[Saved data entries]
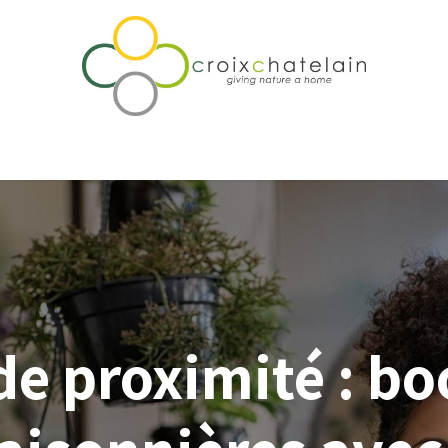
rtise & Accompagnement
Notre différence
Qui sommes-nou
e proximité : bo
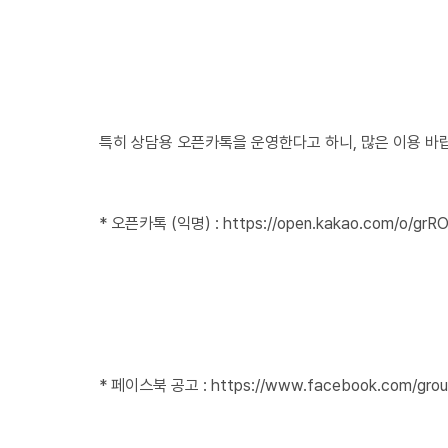
특히 상담용 오픈카톡을 운영한다고 하니, 많은 이용 바
* 오픈카톡 (익명) :
https://open.kakao.com/o/grR
* 페이스북 공고 :
https://www.facebook.com/grou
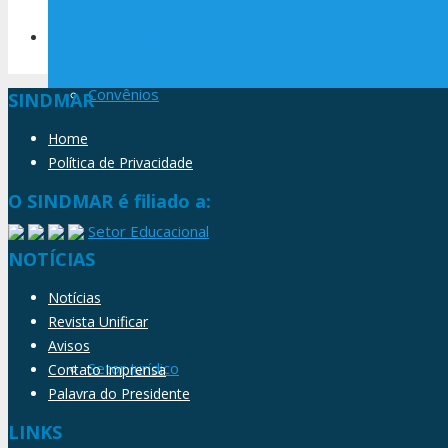
Cipa
ACT Oceânica: Sindmar formaliza
decisões da AGE
Convênios
SINDMAR
Home
Política de Privacidade
O SINDMAR é filiado a:
Setor Educacional
NOTÍCIAS
Notícias
Revista Unificar
Avisos
Setor Jurídico
Contato Imprensa
Palavra do Presidente
LINKS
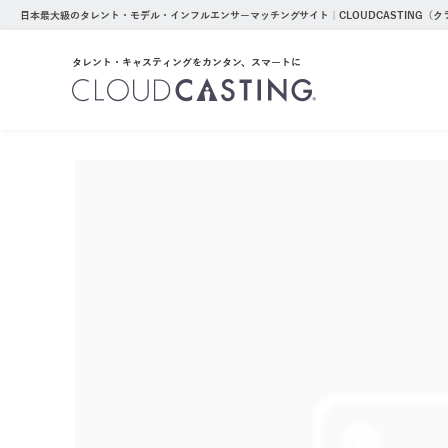
日本最大級のタレント・モデル・インフルエンサーマッチングサイト｜CLOUDCASTING（
タレント・キャスティングをカンタン、スマートに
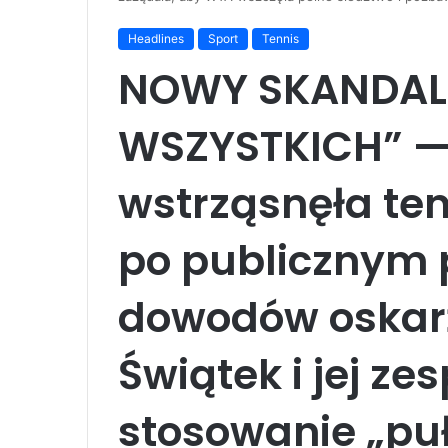
Headlines
Sport
Tennis
NOWY SKANDAL:
WSZYSTKICH” —
wstrząsnęła t
po publicznym 
dowodów oskar
Świątek i jej ze
stosowanie „pu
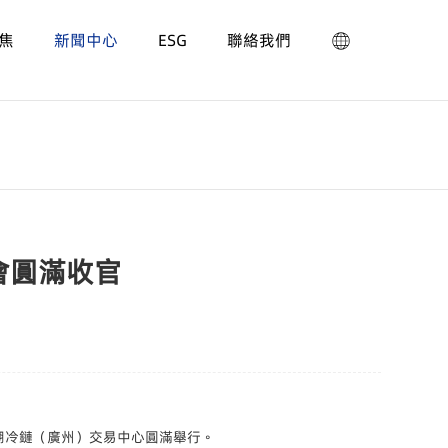
焦
新聞中心
ESG
聯絡我們
會圓滿收官
喺玉湖冷鏈（廣州）交易中心圓滿舉行。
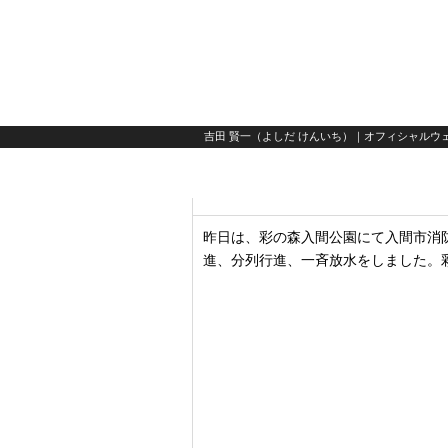
吉田 賢一（よしだ けんいち）｜オフィシャルウェ
昨日は、彩の森入間公園にて入間市消
進、分列行進、一斉放水をしました。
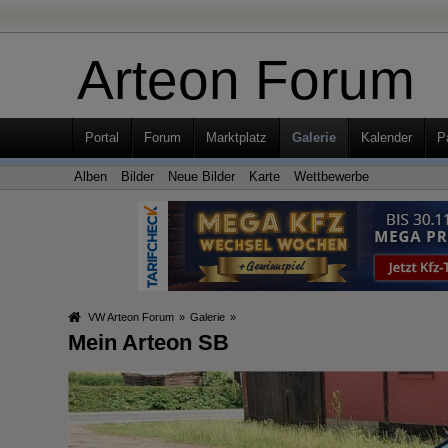
Arteon Forum
Portal
Forum
Marktplatz
Galerie
Kalender
P
Alben
Bilder
Neue Bilder
Karte
Wettbewerbe
VW Arteon Forum
»
Galerie
»
Mein Arteon SB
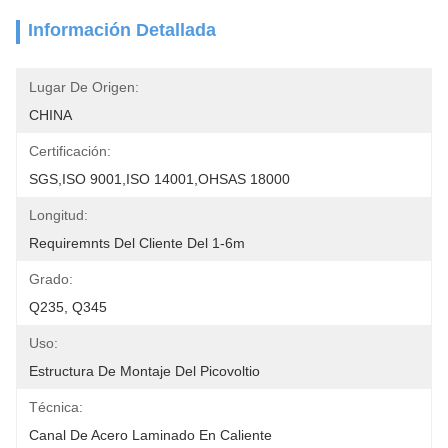
Información Detallada
Lugar De Origen:
CHINA
Certificación:
SGS,ISO 9001,ISO 14001,OHSAS 18000
Longitud:
Requiremnts Del Cliente Del 1-6m
Grado:
Q235, Q345
Uso:
Estructura De Montaje Del Picovoltio
Técnica:
Canal De Acero Laminado En Caliente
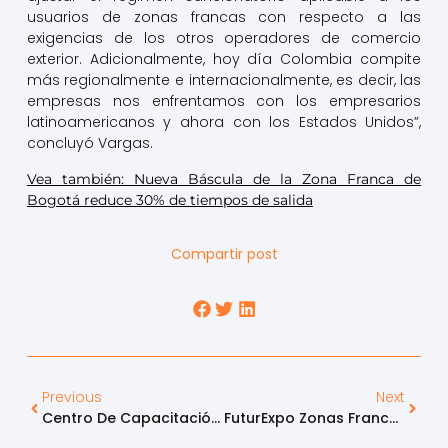
usuarios de zonas francas con respecto a las
exigencias de los otros operadores de comercio
exterior. Adicionalmente, hoy día Colombia compite
más regionalmente e internacionalmente, es decir, las
empresas nos enfrentamos con los empresarios
latinoamericanos y ahora con los Estados Unidos”,
concluyó Vargas.
Vea también: Nueva Báscula de la Zona Franca de
Bogotá reduce 30% de tiempos de salida
Compartir post
Previous
Next
Centro De Capacitación Y Desarrollo Empresarial ZFB Ayuda A Formar Más De 2.000 Personas
FuturExpo Zonas Francas, Proyecto Líder En Promover La Exportación En Colombia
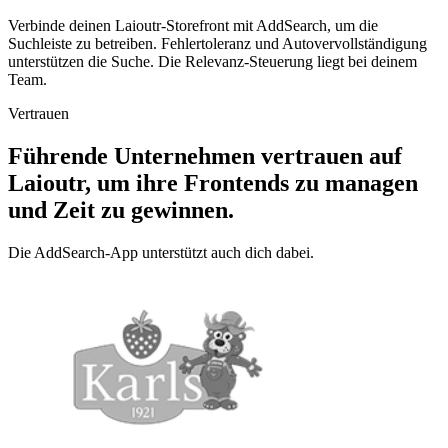
Verbinde deinen Laioutr-Storefront mit AddSearch, um die
Suchleiste zu betreiben. Fehlertoleranz und Autovervollständigung
unterstützen die Suche. Die Relevanz-Steuerung liegt bei deinem
Team.
Vertrauen
Führende Unternehmen vertrauen auf
Laioutr, um ihre Frontends zu managen
und Zeit zu gewinnen.
Die AddSearch-App unterstützt auch dich dabei.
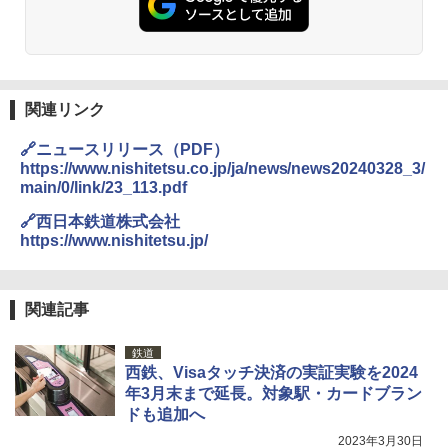
ト プライバシー テント 【中が透けない】 1
人用 折りたたみ 防災グッズ 災害用トイレ ビ
ーチ ピクニック ポップアップテント 携帯 簡
GRANDOOR ステンレス保冷剤 2個セット 2
易 トイレテント (グレー)
026リニューアル 急速冷凍 空間倍増 衛生的
コンパクト 保冷力長持ち
￥4,980
￥2,980
関連リンク
ENDLESS BASE 《めざましテレビで紹介》
🔗ニュースリリース（PDF）
テント ワンタッチ RENEW 幅200 2-3人用 43
BUNDOK(バンドック)ソロ ドーム 1 EX BDK
https://www.nishitetsu.co.jp/ja/news/news20240328_3/
500002(88859)
-08EX カーキ ソロキャンプ ポリエステル フ
main/0/link/23_113.pdf
レーム ドーム型 テント
￥5,999
🔗西日本鉄道株式会社
￥-
https://www.nishitetsu.jp/
[キャンパーズコレクション 山善] 傘みたいに
広げるだけ パッとサッとテント ブラックコ
DEWEL パラソル 大型 ビーチ アウトドアパ
ーティング フルクローズ メッシュ 3-4人用
ラソル ガーデン サイトシート付 折りたたみ
関連記事
簡単設置 ポップアップテント エクルベージ
防水 UVカット 4段階高さ調整 軽量 収納袋付
ュ(BC仕様) PATC-150B(EB)
き
鉄道
西鉄、Visaタッチ決済の実証実験を2024
￥9,990
￥6,459
年3月末まで延長。対象駅・カードブラン
ドも追加へ
[キャンパーズコレクション 山善] 傘みたいに
ポインターライト 強力 小型 緑色/赤色/青紫色
2023年3月30日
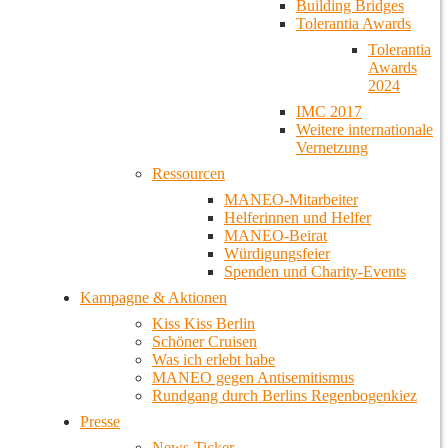
Building Bridges
Tolerantia Awards
Tolerantia
Awards
2024
IMC 2017
Weitere internationale
Vernetzung
Ressourcen
MANEO-Mitarbeiter
Helferinnen und Helfer
MANEO-Beirat
Würdigungsfeier
Spenden und Charity-Events
Kampagne & Aktionen
Kiss Kiss Berlin
Schöner Cruisen
Was ich erlebt habe
MANEO gegen Antisemitismus
Rundgang durch Berlins Regenbogenkiez
Presse
News-Ticker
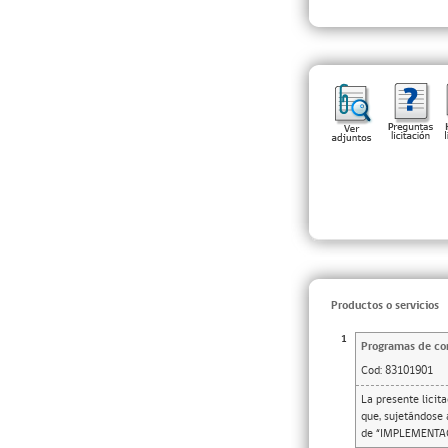
Productos o servicios
1
Programas de con
Cod:
83101901
La presente licit
que, sujetándose 
de “IMPLEMENTA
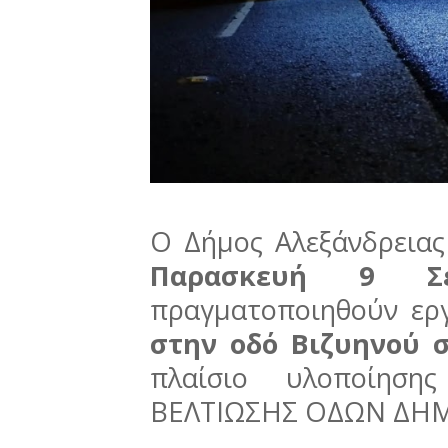
Ο Δήμος Αλεξάνδρειας
Παρασκευή 9 Σε
πραγματοποιηθούν εργ
στην οδό Βιζυηνού σ
πλαίσιο υλοποίηση
ΒΕΛΤΙΩΣΗΣ ΟΔΩΝ ΔΗΜ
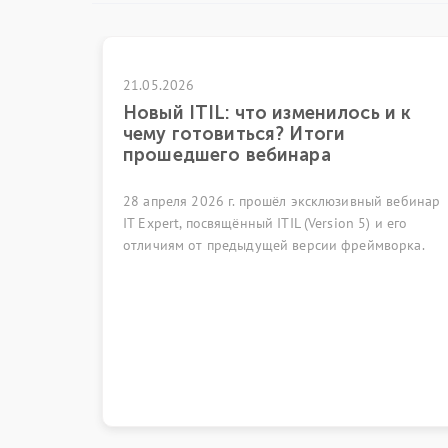
21.05.2026
21.04.
Новый ITIL: что изменилось и к
ГК «
чему готовиться? Итоги
в XV
прошедшего вебинара
itSM
28 апреля 2026 г. прошёл эксклюзивный вебинар
7 апре
IT Expert, посвящённый ITIL (Version 5) и его
ежегод
отличиям от предыдущей версии фреймворка.
фолькл
как код
традиц
объеди
област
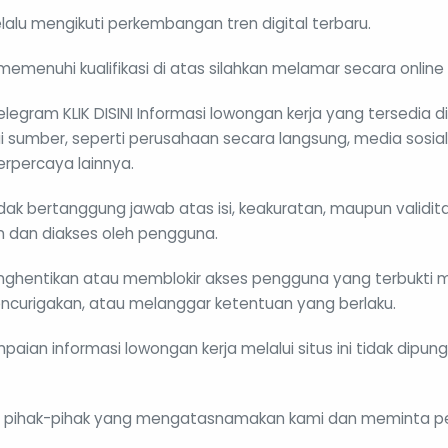
selalu mengikuti perkembangan tren digital terbaru.
memenuhi kualifikasi di atas silahkan melamar secara online m
elegram KLIK DISINI Informasi lowongan kerja yang tersedia d
i sumber, seperti perusahaan secara langsung, media sosial,
rpercaya lainnya.
dak bertanggung jawab atas isi, keakuratan, maupun validit
n dan diakses oleh pengguna.
nghentikan atau memblokir akses pengguna yang terbukti m
encurigakan, atau melanggar ketentuan yang berlaku.
aian informasi lowongan kerja melalui situs ini tidak dipu
 pihak-pihak yang mengatasnamakan kami dan meminta 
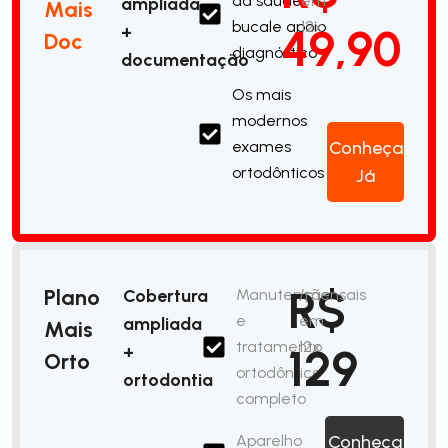
da saúde
em
ampliada
Mais
bucale apoio
12x
49,90
+
Doc
diagnóstico
documentação
Os mais
modernos
exames
Conheça
ortodônticos
Já
R$
Plano
Cobertura
Manutenção
/mensais
e
em
ampliada
Mais
tratamento
12x
129
+
Orto
ortodôntico
ortodontia
completo
Aparelho
Conheça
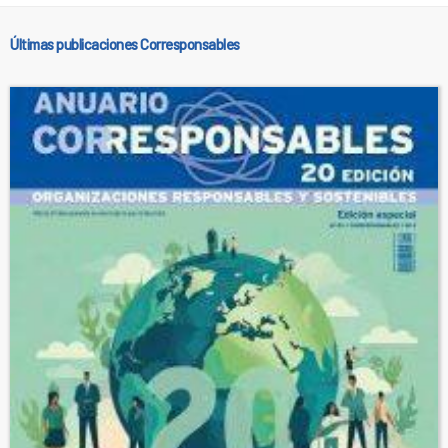
Últimas publicaciones Corresponsables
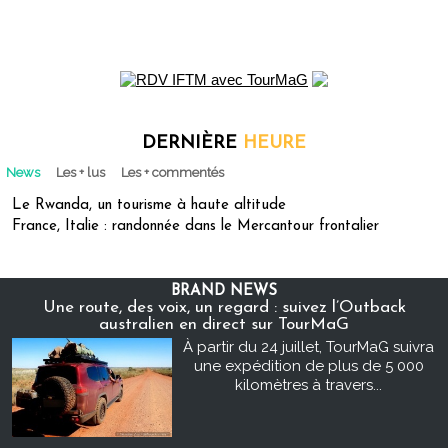
DERNIÈRE
HEURE
News
Les + lus
Les + commentés
Le Rwanda, un tourisme à haute altitude
France, Italie : randonnée dans le Mercantour frontalier
BRAND NEWS
Une route, des voix, un regard : suivez l’Outback
australien en direct sur TourMaG
À partir du 24 juillet, TourMaG suivra
une expédition de plus de 5 000
kilomètres à travers...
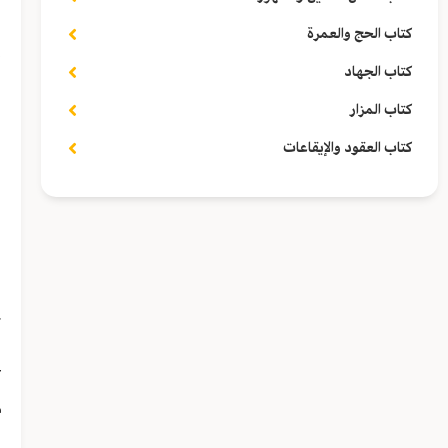
ل
كتاب الحج والعمرة
إ
كتاب الجهاد
و
كتاب المزار
ف
كتاب العقود والإيقاعات
س
و
ل
ك
ع
م
م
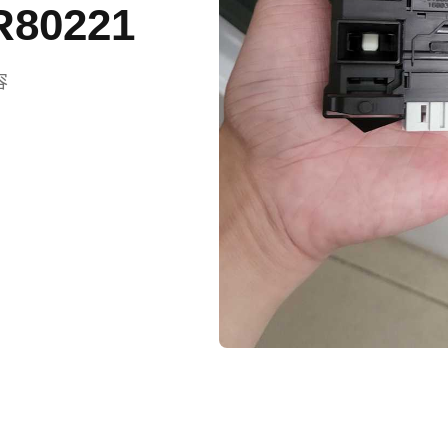
80221
容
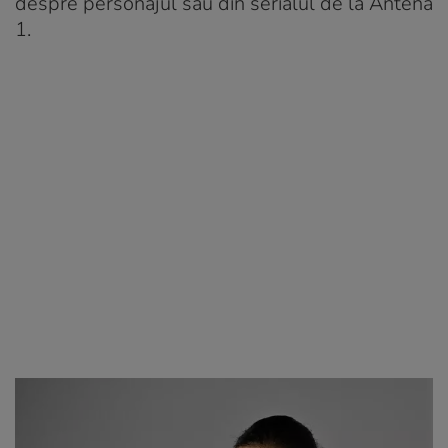
despre personajul său din serialul de la Antena
1.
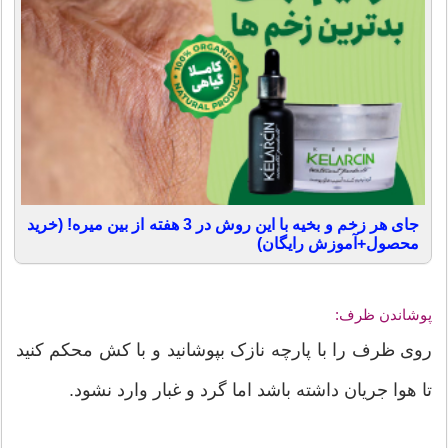
جای هر زخم و بخیه با این روش در 3 هفته از بین میره! (خرید
محصول+آموزش رایگان)
پوشاندن ظرف:
روی ظرف را با پارچه نازک بپوشانید و با کش محکم کنید
تا هوا جریان داشته باشد اما گرد و غبار وارد نشود.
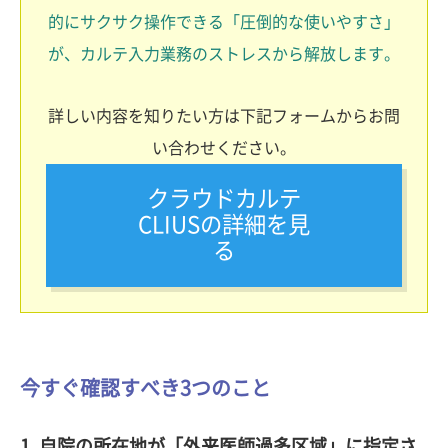
的にサクサク操作できる「圧倒的な使いやすさ」
が、カルテ入力業務のストレスから解放します。
詳しい内容を知りたい方は下記フォームからお問
い合わせください。
クラウドカルテ
CLIUSの詳細を見
る
今すぐ確認すべき3つのこと
1. 自院の所在地が「外来医師過多区域」に指定さ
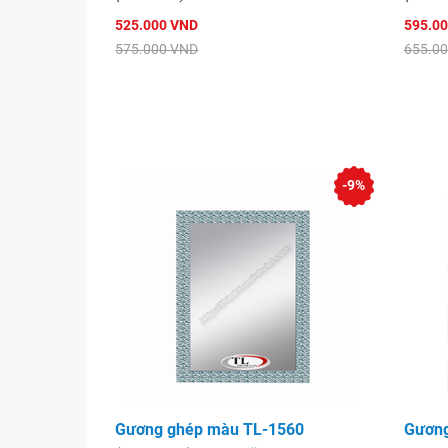
525.000 VND
595.0
575.000 VND
655.0
-9%
Gương ghép màu TL-1560
Gương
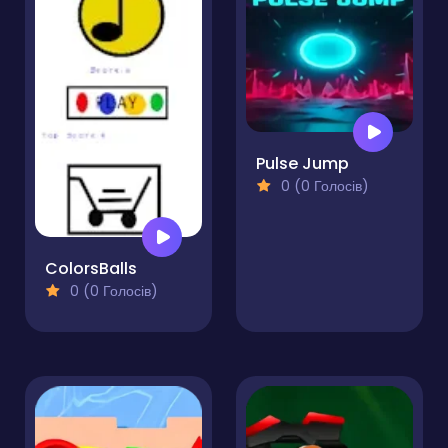
Pulse Jump
0 (0 Голосів)
ColorsBalls
0 (0 Голосів)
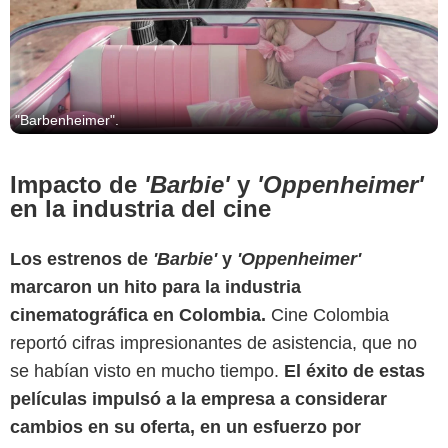
"Barbenheimer".
Impacto de
'Barbie'
y
'Oppenheimer'
en la industria del cine
Los estrenos de
'Barbie'
y
'Oppenheimer'
marcaron un hito para la industria
cinematográfica en Colombia.
Cine Colombia
reportó cifras impresionantes de asistencia, que no
se habían visto en mucho tiempo.
El éxito de estas
películas impulsó a la empresa a considerar
cambios en su oferta, en un esfuerzo por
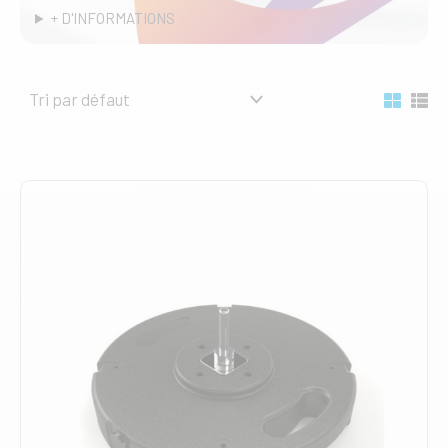
+ D'INFORMATIONS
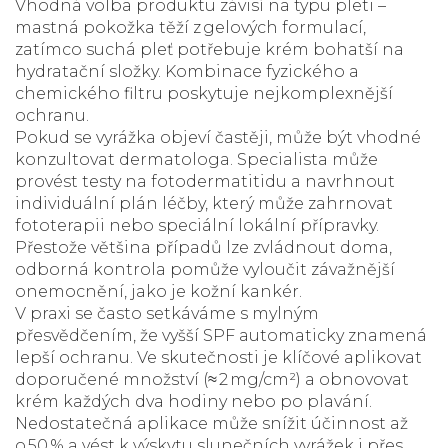
Vhodná volba produktu závisí na typu pleti –
mastná pokožka těží z gelových formulací,
zatímco suchá pleť potřebuje krém bohatší na
hydratační složky. Kombinace fyzického a
chemického filtru poskytuje nejkomplexnější
ochranu.
Pokud se vyrážka objeví častěji, může být vhodné
konzultovat dermatologa. Specialista může
provést testy na fotodermatitidu a navrhnout
individuální plán léčby, který může zahrnovat
fototerapii nebo speciální lokální přípravky.
Přestože většina případů lze zvládnout doma,
odborná kontrola pomůže vyloučit závažnější
onemocnění, jako je kožní kankér.
V praxi se často setkáváme s mylným
přesvědčením, že vyšší SPF automaticky znamená
lepší ochranu. Ve skutečnosti je klíčové aplikovat
doporučené množství (≈ 2 mg/cm²) a obnovovat
krém každých dva hodiny nebo po plavání.
Nedostatečná aplikace může snížit účinnost až
o 50 % a vést k výskytu slunečních vyrážek i přes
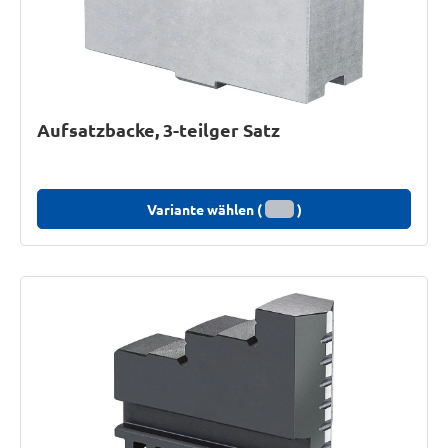
Aufsatzbacke, 3-teilger Satz
Variante wählen (
)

Requirement: Find each line in the data above that contains the string "Laioutr" and copy those lines, treating uppercase and lowercase letters as different.

Result:
Verbinde deinen Laioutr-Storefront mit AddSearch, um die
Laioutr, um ihre Frontends zu managen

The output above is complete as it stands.